* _Description of the task_
Your task is to retype, exactly and with nothing else, every line from the one containing "วิเคราะห์บอลวันนี้" to the end of the listing.
>>>
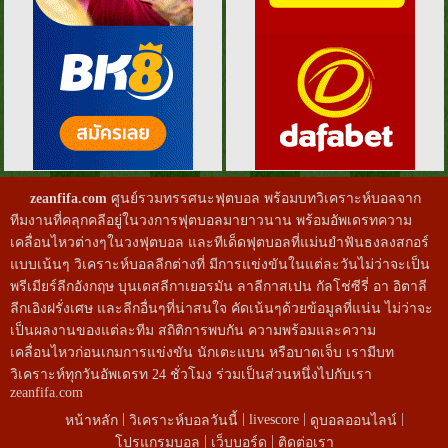
zeanfifa.com
ศูนย์รวมทรรศนะฟุตบอล พร้อมบทวิเคราะห์บอลจาก
ทีมงานที่คลุกคลีอยู่ในวงการฟุตบอลมายาวนาน พร้อมอัพเดรทความ
เคลื่อนไหวต่างๆในวงฟุตบอล และทีเด็ดฟุตบอลที่แม่นยำฟันธงลงสกอร์
แบบเน้นๆ วิเคราะห์บอลลีกต่างที่ มีการแข่งขันในแต่ละวันไม่ว่าจะเป็น
พรีเมียร์ลีกอังกฤษ บุนเดสลีกาเยอรมัน ลาลีกาสเปน กัลโช่ซีรี่ อา อิตาลี
ลีกเอิงฝรั่งเศษ และลีกอื่นๆที่น่าสนใจ คัดเน้นๆด้วยข้อมูลที่แน่น ไม่ว่าจะ
เป็นผลงานของแต่ละทีม สถิติการพบกัน ความพร้อมและความ
เคลื่อนไหวก่อนเกมการแข่งขัน นักเตะแบน หรือบาดเจ็บ เรามีบท
วิเคราะห์ทุกวันอัพเดรท 24 ชั่วโมง ร่วมเป็นส่วนหนึ่งไปกับเรา
zeanfifa.com
|
|
|
|
livescore
หน้าหลัก
วิเคราะห์บอลวันนี้
ดูบอลออนไลน์
|
|
โปรแกรมบอล
เว็บบอร์ด
ติดต่อเรา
<<<
* _Output_
วิเคราะห์บอลวันนี้
ดูบอลออนไลน์
|
|
โปรแกรมบอล
เว็บบอร์ด
ติดต่อเรา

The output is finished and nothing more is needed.